Excerpted text:
────────

On matters racial, it gets complicated since advocacy is one thing, living another. The cultural elite use “pull” to get their kids into college, money to live in a “good” neighborhood, and “networking” to marry and “place” like others from a good background. All that remains unspoken and rarely articulated. Why so? Because otherwise the logical ramifications of such a liberal belief system would be to live in the San Jose or Fresno mixed suburbs, to have their children school with the “other” at Cal State Stanislaus or Indiana State, and to marry their children to Rick Lopez or Tyrone Hiller to encourage “diversity.”
In short, money, privilege, and status create in the cultural elite both a fear of mixing it up with others that might jeopardize position and placement, and yet guilt for that very sense of entitlement and exemption. All that, in turn, only heightens the shrill and sanctimonious rhetorical demands on less blessed others to prove their morality.
Barack Obama was a genius in recognizing all this, and at a very early age no less. The subtext of Dreams from My Father, and indeed Obama’s life from 18 to 45, was to allay elite fears, guilt, and suspicions. And by proving to be a calm, charismatic, minority wannabe fellow elite — who could ipso facto offer instant penance for rather isolated and shamed cultural elites — Obama in return grasped that the rules simply would not apply to him (elites having few real unchanging principles and values): graduate admission without commensurate grades and test scores (their release to the public could in theory prove my hypothesis wrong), law review without a paper trail, teaching and offers of tenure at law schools without normal publication, community organizing without worry of tangible results, running for office without repercussions from tawdry attacks ranging from suing to invalidate petitions to leaking divorce records.
2) Nature. The cultural elite class tends to romanticize nature, since it has little contact with it. Energy Secretary Steven Chu cheaply announces that California farms will dry up and blow away, with no clue how the tomatoes in his salad or the lamb chops on his plate are grown, cleaned, shipped — and land in his mouth.
The elite like big hiking boots and four-wheel-drive SUVs that can go anywhere, and — once that is exhibited — usually stick to the hallways and freeways. The further the distance from nature, the greater the desire to experience it vicariously, symbolically, or representationally. The more we don’t clean and eat the fish we catch, the more we don’t know an apple from a cherry tree, so the more we idolize something like a three-inch Delta smelt and shut down 500,000 acres of icky distant irrigated land to ensure the minnow-like, but beloved, fish has enough oxygenated water in the California delta.
I think that instead of SAT camp or a summer tutorial in estuary biophysics, it would be far better to assign Jason to apprentice with Mott’s septic service or Wright’s tree-trimming. All during the BP mess, I tuned out the Steven Chus and Barack Obamas, and instead wondered what sort of people can weld, or lift, or hammer these massive derricks, casings, drills into place, and what will it take from them to plug the leak thousands of feet below? We just assumed that once the proper strategy was finally formulated, its implementation was assured. But any military historian knows that even the greatest generals sometimes failed for the lack of one brilliant major or lieutenant to take a hill or calm a shaky brigade and so reify a good plan.

────────

Information shown:
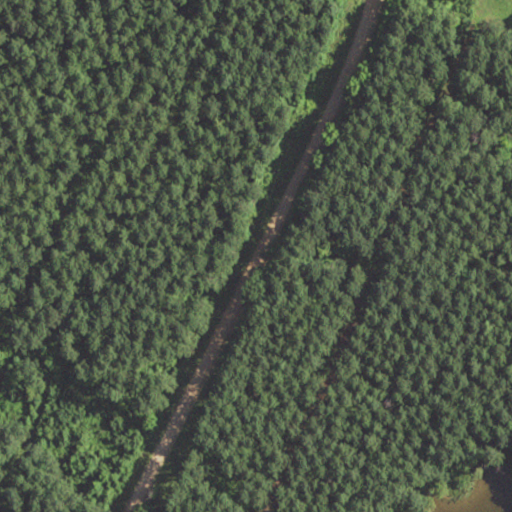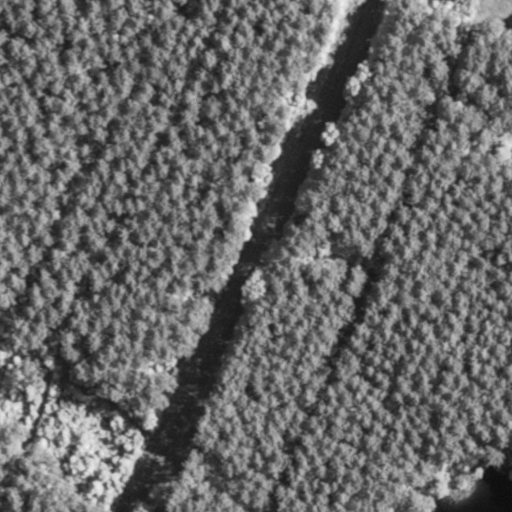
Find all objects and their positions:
road: (203, 257)
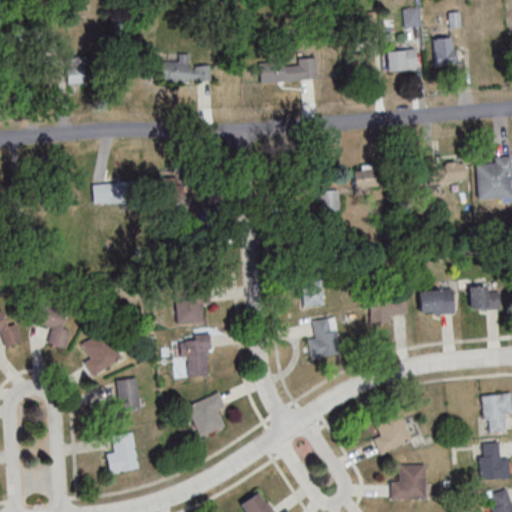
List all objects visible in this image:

────────

Required work:
**a.** According to the essay on the cultural elite, how many acres of irrigated land are shut down to protect the Delta smelt?
**b.** According to the essay on the cultural elite, which pursuits did Obama carry out without meeting the usual requirements? List each one along with the requirement it skipped.
**c.** Give again the passage of the essay on the cultural elite, starting at "In short, money, privilege, and" and ending at "prove their morality.".

Results of the exercise:
**a.** 500,000 acres.

**b.**
- Graduate admission, without commensurate grades and test scores
- Law review, without a paper trail
- Teaching and offers of tenure at law schools, without normal publication
- Community organizing, without worry of tangible results
- Running for office, without repercussions from tawdry attacks (ranging from suing to invalidate petitions to leaking divorce records)

**c.**
In short, money, privilege, and status create in the cultural elite both a fear of mixing it up with others that might jeopardize position and placement, and yet guilt for that very sense of entitlement and exemption. All that, in turn, only heightens the shrill and sanctimonious rhetorical demands on less blessed others to prove their morality.